:: WORK INSTRUCTIONS ::
The required output is a copy of each line in the material below that includes "labels".

(DATA RECORDS begins)

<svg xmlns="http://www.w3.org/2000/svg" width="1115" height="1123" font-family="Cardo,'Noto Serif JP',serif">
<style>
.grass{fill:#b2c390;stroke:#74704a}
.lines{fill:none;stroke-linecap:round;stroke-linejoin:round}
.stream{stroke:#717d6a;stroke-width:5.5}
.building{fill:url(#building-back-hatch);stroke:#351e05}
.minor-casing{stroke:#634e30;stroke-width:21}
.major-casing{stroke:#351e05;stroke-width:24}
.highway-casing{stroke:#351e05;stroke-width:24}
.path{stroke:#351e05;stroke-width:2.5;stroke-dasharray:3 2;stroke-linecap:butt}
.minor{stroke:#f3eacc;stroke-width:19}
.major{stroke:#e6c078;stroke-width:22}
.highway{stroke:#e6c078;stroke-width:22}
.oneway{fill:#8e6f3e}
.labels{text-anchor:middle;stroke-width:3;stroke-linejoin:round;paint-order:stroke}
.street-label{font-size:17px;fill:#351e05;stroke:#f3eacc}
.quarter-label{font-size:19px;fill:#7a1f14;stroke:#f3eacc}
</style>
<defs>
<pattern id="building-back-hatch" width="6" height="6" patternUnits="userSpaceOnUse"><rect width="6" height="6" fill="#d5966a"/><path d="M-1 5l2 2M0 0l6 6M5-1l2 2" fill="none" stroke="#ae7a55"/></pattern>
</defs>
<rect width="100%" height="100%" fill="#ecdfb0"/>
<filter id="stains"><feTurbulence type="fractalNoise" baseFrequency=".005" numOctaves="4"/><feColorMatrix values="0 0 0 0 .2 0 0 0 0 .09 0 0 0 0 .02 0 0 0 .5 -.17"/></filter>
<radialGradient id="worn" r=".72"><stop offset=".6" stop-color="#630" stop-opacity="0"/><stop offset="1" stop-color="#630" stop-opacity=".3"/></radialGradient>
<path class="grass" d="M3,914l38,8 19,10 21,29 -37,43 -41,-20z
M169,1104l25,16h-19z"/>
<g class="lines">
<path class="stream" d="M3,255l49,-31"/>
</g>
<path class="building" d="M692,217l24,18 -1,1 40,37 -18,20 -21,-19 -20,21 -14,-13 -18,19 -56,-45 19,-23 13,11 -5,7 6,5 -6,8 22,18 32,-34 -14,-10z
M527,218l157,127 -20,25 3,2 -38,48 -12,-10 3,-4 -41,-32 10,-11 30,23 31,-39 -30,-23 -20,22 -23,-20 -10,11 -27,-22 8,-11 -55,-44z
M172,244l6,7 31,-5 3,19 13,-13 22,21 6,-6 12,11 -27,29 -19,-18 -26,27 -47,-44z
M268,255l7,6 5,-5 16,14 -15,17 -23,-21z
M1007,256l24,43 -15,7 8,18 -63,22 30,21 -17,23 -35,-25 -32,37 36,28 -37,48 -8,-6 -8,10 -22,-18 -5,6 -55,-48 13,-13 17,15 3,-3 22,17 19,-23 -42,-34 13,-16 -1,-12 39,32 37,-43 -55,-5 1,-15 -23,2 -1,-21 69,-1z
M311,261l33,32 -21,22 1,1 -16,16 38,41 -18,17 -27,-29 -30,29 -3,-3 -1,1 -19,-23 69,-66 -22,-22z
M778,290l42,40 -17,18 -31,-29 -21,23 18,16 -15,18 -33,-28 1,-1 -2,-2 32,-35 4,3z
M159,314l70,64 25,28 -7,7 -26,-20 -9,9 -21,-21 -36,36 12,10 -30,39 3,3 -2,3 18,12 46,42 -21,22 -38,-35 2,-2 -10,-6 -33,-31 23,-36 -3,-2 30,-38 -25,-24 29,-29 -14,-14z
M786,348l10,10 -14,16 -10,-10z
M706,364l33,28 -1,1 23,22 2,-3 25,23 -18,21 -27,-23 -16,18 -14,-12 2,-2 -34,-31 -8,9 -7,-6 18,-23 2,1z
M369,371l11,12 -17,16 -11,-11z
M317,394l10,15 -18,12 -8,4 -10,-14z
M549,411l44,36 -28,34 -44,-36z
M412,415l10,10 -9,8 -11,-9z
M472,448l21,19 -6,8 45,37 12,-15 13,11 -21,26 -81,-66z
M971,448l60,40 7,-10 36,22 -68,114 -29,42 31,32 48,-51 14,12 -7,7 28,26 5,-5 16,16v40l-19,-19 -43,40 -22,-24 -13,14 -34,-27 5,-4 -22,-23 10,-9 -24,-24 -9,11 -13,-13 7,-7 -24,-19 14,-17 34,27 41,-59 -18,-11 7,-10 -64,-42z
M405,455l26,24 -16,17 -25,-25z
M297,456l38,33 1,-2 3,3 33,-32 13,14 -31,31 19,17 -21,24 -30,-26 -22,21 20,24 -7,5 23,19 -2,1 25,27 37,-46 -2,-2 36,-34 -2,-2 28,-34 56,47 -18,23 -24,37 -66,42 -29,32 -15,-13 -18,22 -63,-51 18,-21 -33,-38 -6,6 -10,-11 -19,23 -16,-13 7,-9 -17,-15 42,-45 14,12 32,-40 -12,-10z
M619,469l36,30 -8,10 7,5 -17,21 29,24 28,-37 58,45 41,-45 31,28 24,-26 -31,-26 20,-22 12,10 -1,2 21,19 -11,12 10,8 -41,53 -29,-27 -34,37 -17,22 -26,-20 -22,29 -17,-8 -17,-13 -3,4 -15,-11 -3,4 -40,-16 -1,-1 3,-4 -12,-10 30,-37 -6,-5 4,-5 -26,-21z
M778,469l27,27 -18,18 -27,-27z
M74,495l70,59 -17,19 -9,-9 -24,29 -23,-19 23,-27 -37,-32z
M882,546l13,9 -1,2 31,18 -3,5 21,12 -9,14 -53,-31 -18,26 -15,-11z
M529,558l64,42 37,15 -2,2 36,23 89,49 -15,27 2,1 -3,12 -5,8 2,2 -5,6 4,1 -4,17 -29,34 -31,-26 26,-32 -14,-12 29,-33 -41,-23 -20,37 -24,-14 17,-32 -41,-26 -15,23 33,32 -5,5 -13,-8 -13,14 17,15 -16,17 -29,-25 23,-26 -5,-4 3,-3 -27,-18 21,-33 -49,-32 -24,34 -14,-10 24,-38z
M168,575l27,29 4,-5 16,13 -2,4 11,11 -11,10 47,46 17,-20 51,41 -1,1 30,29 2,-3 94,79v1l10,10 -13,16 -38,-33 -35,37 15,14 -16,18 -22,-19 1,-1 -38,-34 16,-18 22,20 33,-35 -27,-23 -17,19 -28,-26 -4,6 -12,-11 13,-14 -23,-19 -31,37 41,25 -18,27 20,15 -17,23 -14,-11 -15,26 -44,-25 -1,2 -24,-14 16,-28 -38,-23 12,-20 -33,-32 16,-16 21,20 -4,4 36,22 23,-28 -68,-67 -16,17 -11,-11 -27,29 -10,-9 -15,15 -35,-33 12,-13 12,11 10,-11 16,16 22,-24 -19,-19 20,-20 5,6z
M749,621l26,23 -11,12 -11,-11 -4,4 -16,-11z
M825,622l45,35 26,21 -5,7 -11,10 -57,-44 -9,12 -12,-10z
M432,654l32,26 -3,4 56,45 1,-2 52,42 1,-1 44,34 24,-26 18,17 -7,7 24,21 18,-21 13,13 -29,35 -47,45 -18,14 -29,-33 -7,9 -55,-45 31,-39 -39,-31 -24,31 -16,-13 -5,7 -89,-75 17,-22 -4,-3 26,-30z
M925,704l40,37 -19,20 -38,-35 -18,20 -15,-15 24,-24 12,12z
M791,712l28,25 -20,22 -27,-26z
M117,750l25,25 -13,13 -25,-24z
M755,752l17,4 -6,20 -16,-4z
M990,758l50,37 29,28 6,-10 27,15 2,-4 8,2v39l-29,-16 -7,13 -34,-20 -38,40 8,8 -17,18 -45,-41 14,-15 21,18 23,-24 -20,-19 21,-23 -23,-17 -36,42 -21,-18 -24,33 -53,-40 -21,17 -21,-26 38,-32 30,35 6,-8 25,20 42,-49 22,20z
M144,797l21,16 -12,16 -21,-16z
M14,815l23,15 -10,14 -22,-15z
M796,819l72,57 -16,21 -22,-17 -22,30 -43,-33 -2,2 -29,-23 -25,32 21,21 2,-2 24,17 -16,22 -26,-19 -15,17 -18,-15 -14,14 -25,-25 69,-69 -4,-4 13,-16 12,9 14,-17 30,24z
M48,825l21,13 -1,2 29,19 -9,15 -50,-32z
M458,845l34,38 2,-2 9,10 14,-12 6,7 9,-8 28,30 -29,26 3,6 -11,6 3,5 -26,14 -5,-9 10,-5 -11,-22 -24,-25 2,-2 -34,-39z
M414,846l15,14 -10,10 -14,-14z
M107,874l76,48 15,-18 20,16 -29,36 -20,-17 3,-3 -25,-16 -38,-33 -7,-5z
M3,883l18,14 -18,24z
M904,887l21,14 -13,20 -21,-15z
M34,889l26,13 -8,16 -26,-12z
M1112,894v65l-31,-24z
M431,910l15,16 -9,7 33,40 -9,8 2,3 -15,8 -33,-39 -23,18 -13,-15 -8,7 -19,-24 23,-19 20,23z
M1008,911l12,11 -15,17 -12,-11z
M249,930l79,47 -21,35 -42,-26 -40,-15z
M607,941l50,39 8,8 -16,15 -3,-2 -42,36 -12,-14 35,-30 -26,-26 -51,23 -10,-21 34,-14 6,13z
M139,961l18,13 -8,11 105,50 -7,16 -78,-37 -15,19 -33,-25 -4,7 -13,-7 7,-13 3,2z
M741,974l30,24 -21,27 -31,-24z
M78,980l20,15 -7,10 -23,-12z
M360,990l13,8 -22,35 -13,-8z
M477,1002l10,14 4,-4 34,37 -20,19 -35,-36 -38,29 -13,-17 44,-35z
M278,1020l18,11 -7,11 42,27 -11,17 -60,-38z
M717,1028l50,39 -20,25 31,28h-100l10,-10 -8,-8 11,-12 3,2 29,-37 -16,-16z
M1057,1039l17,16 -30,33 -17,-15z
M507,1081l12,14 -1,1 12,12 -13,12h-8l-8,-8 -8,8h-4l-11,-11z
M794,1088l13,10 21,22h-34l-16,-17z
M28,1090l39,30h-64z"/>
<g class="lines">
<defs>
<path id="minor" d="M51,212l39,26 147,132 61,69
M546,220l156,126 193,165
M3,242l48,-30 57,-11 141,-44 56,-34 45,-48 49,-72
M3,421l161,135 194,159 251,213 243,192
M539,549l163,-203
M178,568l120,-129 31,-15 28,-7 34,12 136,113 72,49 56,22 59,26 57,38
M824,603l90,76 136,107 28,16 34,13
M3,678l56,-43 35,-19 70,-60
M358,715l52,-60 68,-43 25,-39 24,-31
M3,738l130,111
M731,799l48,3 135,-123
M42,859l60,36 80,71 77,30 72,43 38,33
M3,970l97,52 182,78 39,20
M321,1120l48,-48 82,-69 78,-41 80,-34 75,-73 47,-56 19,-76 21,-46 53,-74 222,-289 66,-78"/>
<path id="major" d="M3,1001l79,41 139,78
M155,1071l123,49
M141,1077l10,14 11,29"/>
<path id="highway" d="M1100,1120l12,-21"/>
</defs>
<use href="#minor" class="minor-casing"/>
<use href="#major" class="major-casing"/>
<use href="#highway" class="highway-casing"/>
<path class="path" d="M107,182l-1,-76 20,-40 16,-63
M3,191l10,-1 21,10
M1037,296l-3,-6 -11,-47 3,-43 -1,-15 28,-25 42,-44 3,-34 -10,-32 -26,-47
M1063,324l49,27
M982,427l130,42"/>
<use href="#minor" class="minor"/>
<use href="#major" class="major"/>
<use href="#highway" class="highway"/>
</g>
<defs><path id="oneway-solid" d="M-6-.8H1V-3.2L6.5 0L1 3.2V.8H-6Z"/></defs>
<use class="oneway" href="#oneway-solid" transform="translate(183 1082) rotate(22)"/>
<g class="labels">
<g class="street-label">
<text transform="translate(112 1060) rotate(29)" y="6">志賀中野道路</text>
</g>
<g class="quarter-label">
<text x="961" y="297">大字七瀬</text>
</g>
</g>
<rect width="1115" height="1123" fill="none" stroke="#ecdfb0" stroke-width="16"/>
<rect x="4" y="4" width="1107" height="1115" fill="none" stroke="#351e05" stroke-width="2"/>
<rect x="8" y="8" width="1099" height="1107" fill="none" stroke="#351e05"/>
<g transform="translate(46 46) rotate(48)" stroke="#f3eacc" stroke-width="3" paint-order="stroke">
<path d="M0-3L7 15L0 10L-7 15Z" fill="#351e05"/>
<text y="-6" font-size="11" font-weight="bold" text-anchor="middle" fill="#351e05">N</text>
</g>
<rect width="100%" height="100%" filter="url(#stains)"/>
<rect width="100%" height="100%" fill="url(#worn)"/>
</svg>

(DATA RECORDS ends)

:: EXERCISE SOLUTION ::
.labels{text-anchor:middle;stroke-width:3;stroke-linejoin:round;paint-order:stroke}
<g class="labels">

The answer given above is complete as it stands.